August 8, 2013BY AMS Editor

Distributors need strong supply chain analytics in order to adapt to customer requests and develop segmented supply chains.

A recent post on the Gartner blog says distributors should avoid always saying either “yes” or “no” to customer requests because both roads lead to problems. Instead, the author advocates using what he terms a “yes, but ...” approach in which you agree to meet their needs but charge more to cover your increased cost of doing business. The strategy is all about maintaining profitability while being flexible.

“If you start with customer segmentation, which is analysis of the different value expectations of your customers, you’ll find that demand is clearly not one-size-fits-all,” the article explains. “Some customers value price over speed, others services over price and some speed above all.”

A distributor following this methodology would need strong supply chain analytics in its ERP system in order to effectively perform the analysis necessary to create the customer and supply chain segmentations and to measure the costs of fulfilling expectations of each segment.
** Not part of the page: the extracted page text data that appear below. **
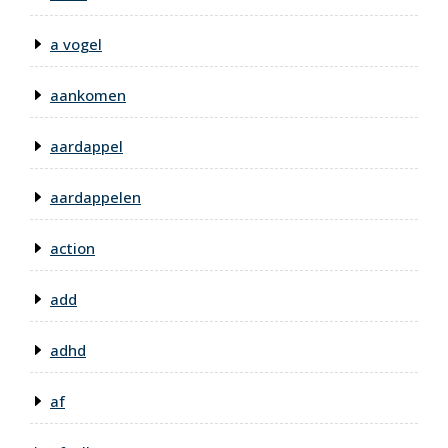
a vogel
aankomen
aardappel
aardappelen
action
add
adhd
af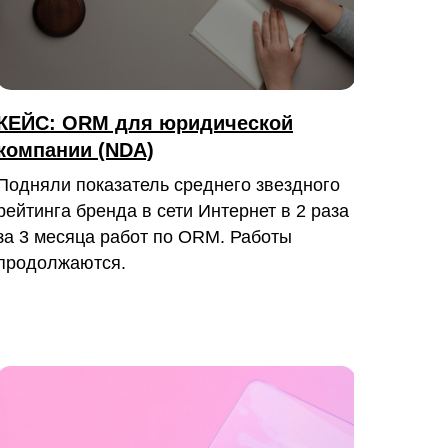
КЕЙС: ORM для юридической
компании (NDA)
Подняли показатель среднего звездного
рейтинга бренда в сети Интернет в 2 раза
за 3 месяца работ по ORM. Работы
продолжаются.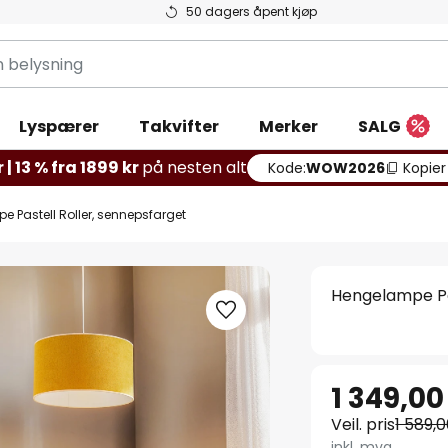
50 dagers åpent kjøp
g
Lyspærer
Takvifter
Merker
SALG
 | 13 % fra 1899 kr
på nesten alt
Kode:
WOW2026
Kopier
 Pastell Roller, sennepsfarget
Hengelampe Pas
1 349,00
Veil. pris
1 589,0
inkl. mva.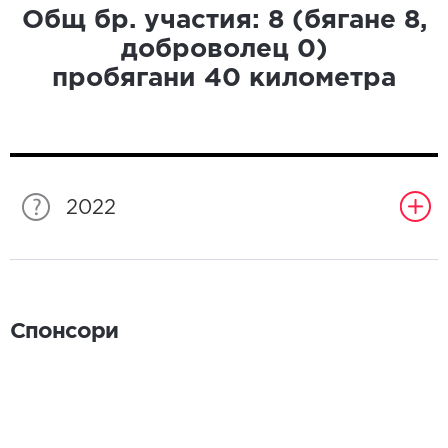
Общ бр. участия:
8
(бягане
8
,
доброволец
0
)
пробягани
40
километра
2022
Спонсори
Спонсори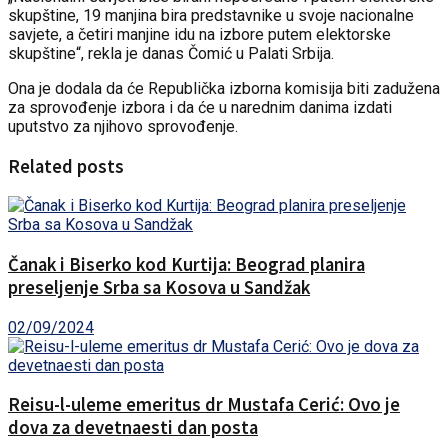
skupštine, 19 manjina bira predstavnike u svoje nacionalne
savjete, a četiri manjine idu na izbore putem elektorske
skupštine“, rekla je danas Čomić u Palati Srbija.
Ona je dodala da će Republička izborna komisija biti zadužena
za sprovođenje izbora i da će u narednim danima izdati
uputstvo za njihovo sprovođenje.
Related posts
Čanak i Biserko kod Kurtija: Beograd planira
preseljenje Srba sa Kosova u Sandžak
02/09/2024
Reisu-l-uleme emeritus dr Mustafa Cerić: Ovo je
dova za devetnaesti dan posta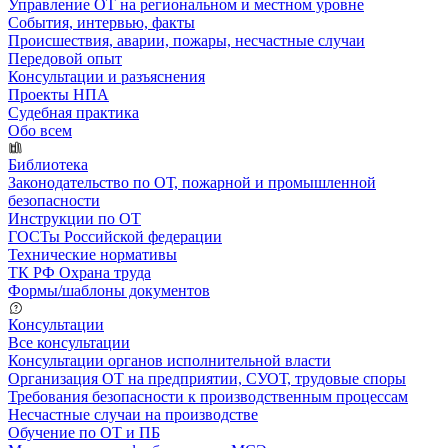
Управление ОТ на региональном и местном уровне
События, интервью, факты
Происшествия, аварии, пожары, несчастные случаи
Передовой опыт
Консультации и разъяснения
Проекты НПА
Судебная практика
Обо всем
Библиотека
Законодательство по ОТ, пожарной и промышленной
безопасности
Инструкции по ОТ
ГОСТы Российской федерации
Технические нормативы
ТК РФ Охрана труда
Формы/шаблоны документов
Консультации
Все консультации
Консультации органов исполнительной власти
Организация ОТ на предприятии, СУОТ, трудовые споры
Требования безопасности к производственным процессам
Несчастные случаи на производстве
Обучение по ОТ и ПБ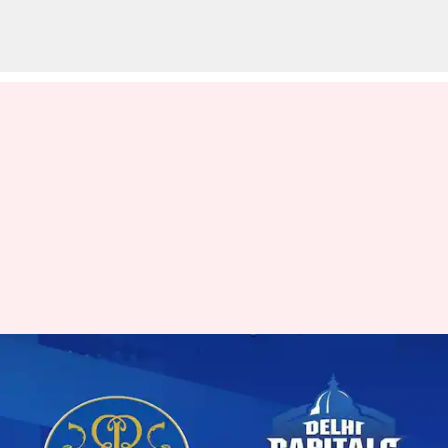
ஐபிஎல் 2023 : டெல்லி
கேப்பிடல்ஸை
எதிர்கொள்ளும்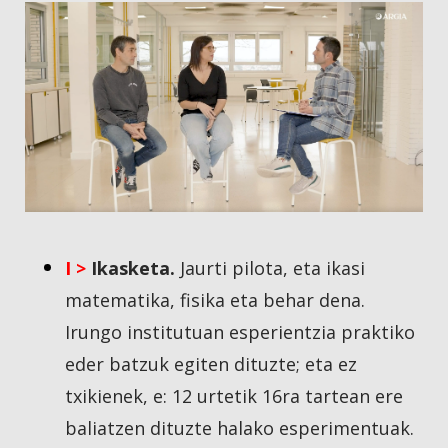
I >
I
kasketa.
Jaurti pilota, eta ikasi
matematika, fisika eta behar dena.
Irungo institutuan esperientzia praktiko
eder batzuk egiten dituzte; eta ez
txikienek, e: 12 urtetik 16ra tartean ere
baliatzen dituzte halako esperimentuak.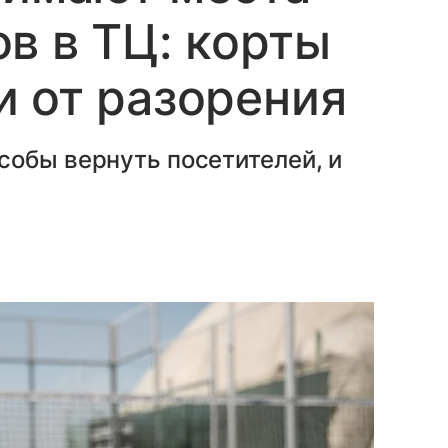
в в ТЦ: корты
 от разорения
собы вернуть посетителей, и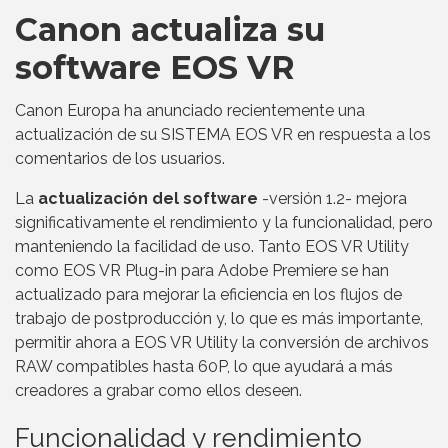
Canon actualiza su
software EOS VR
Canon Europa ha anunciado recientemente una
actualización de su SISTEMA EOS VR en respuesta a los
comentarios de los usuarios.
La
actualización del software
-versión 1.2- mejora
significativamente el rendimiento y la funcionalidad, pero
manteniendo la facilidad de uso. Tanto EOS VR Utility
como EOS VR Plug-in para Adobe Premiere se han
actualizado para mejorar la eficiencia en los flujos de
trabajo de postproducción y, lo que es más importante,
permitir ahora a EOS VR Utility la conversión de archivos
RAW compatibles hasta 60P, lo que ayudará a más
creadores a grabar como ellos deseen.
Funcionalidad y rendimiento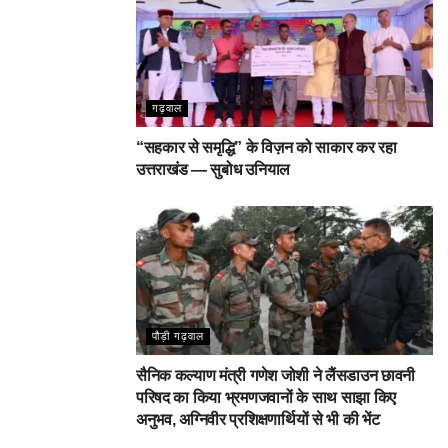
गढ़वाल
“सहकार से समृद्धि” के विज़न को साकार कर रहा
उत्तराखंड — सुबोध उनियाल
पौड़ी गढ़वाल
सैनिक कल्याण मंत्री गणेश जोशी ने लैंसडाउन छावनी
परिषद का किया भ्रमणजवानों के साथ साझा किए
अनुभव, अग्निवीर प्रशिक्षणार्थियों से भी की भेंट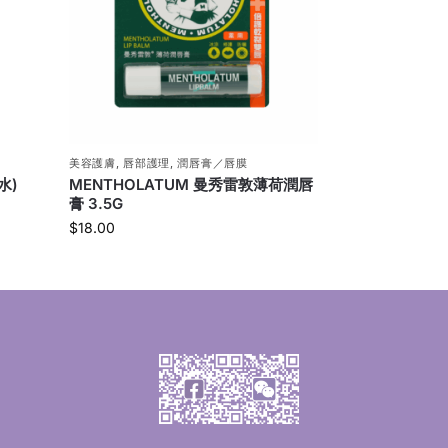
美容護膚
,
唇部護理
,
潤唇膏／唇膜
水)
MENTHOLATUM 曼秀雷敦薄荷潤唇
膏 3.5G
$
18.00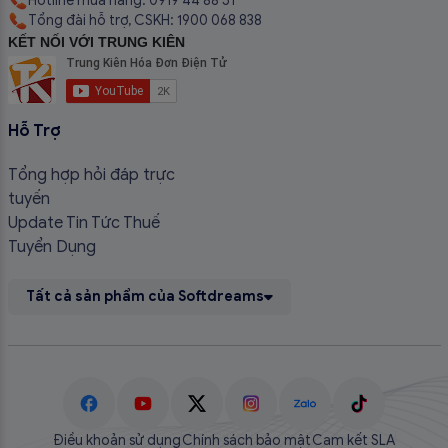
Hotline mua hàng: 0919 44 88 51
Tổng đài hỗ trợ, CSKH: 1900 068 838
KẾT NỐI VỚI TRUNG KIÊN
Hỗ Trợ
Tổng hợp hỏi đáp trực
tuyến
Update Tin Tức Thuế
Tuyển Dụng
Tất cả sản phẩm của Softdreams
Điều khoản sử dụng
Chính sách bảo mật
Cam kết SLA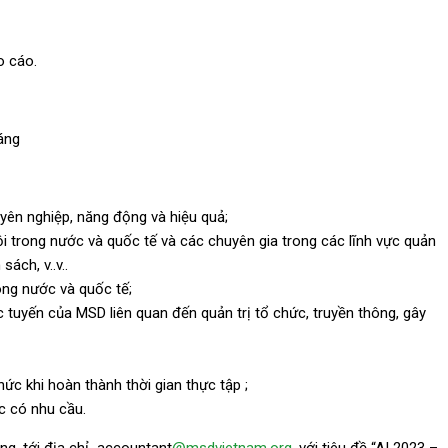
o cáo.
háng
yên nghiệp, năng động và hiệu quả;
ội trong nước và quốc tế và các chuyên gia trong các lĩnh vực quản
ách, v..v..
ong nước và quốc tế;
c tuyến của MSD liên quan đến quản trị tổ chức, truyền thông, gây
hức khi hoàn thành thời gian thực tập ;
c có nhu cầu.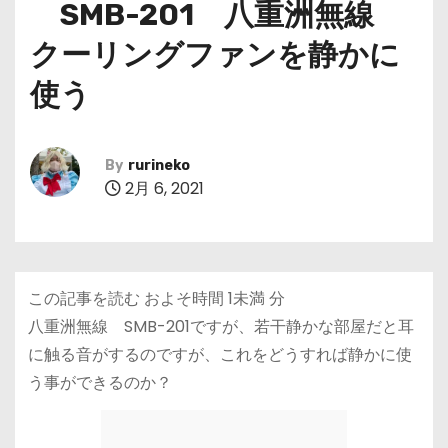
SMB-201 八重洲無線
クーリングファンを静かに
使う
By
rurineko
2月 6, 2021
この記事を読む およそ時間
1未満
分
八重洲無線 SMB-201ですが、若干静かな部屋だと耳
に触る音がするのですが、これをどうすれば静かに使
う事ができるのか？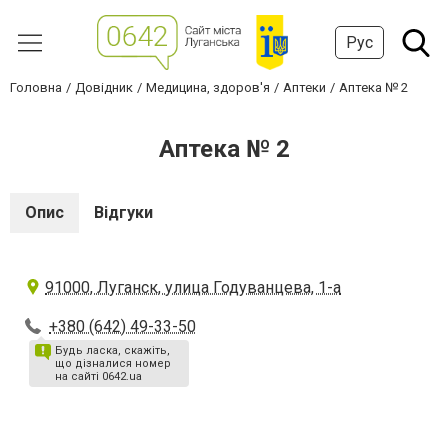
Рус
Головна
Довідник
Медицина, здоров'я
Аптеки
Аптека № 2
Аптека № 2
Опис
Відгуки
91000, Луганск, улица Годуванцева, 1-а
+380 (642) 49-33-50
Будь ласка, скажіть,
що дізналися номер
на сайті 0642.ua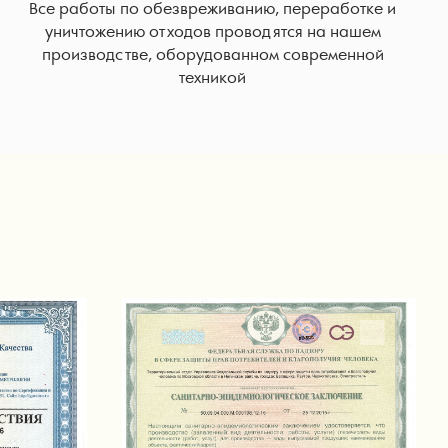
Все работы по обезвреживанию, переработке и
уничтожению отходов проводятся на нашем
производстве, оборудованном современной
техникой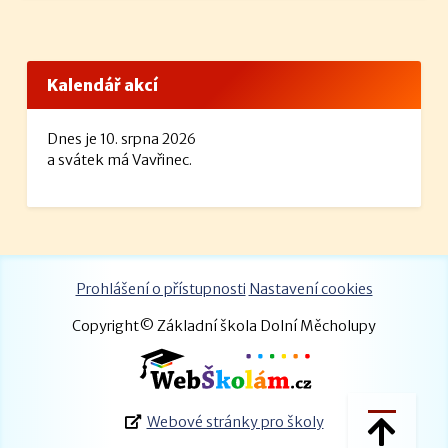
Kalendář akcí
Dnes je 10. srpna 2026
a svátek má Vavřinec.
Prohlášení o přístupnosti
Nastavení cookies
Copyright© Základní škola Dolní Měcholupy
Webové stránky pro školy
The system would also need to be flexible enough in its configuration to support multiple standard business processes. For example, order-to-cash for consumer sales follows a different set of standards than order-to-cash for wholesale customers.

The reality is that decision making requires robust, real-time analytics so that decisions can be made in the context of historic data measured against multiple data points.

Distributors are often prone to say “yes” all the time without thinking through the decision and its ramifications. However, it’s not a good business practice to satisfy the customer no matter what it does to your business processes or bottom line. If you change your processes to accommodate every customer request, you might be earning more business, but at what cost? If there’s no profit margin, then it’s likely not a good business decision.

The value of supply chain analytics is that it takes the emotion out of decision making and allows distributors to focus on facts and data, making the best choices for their business.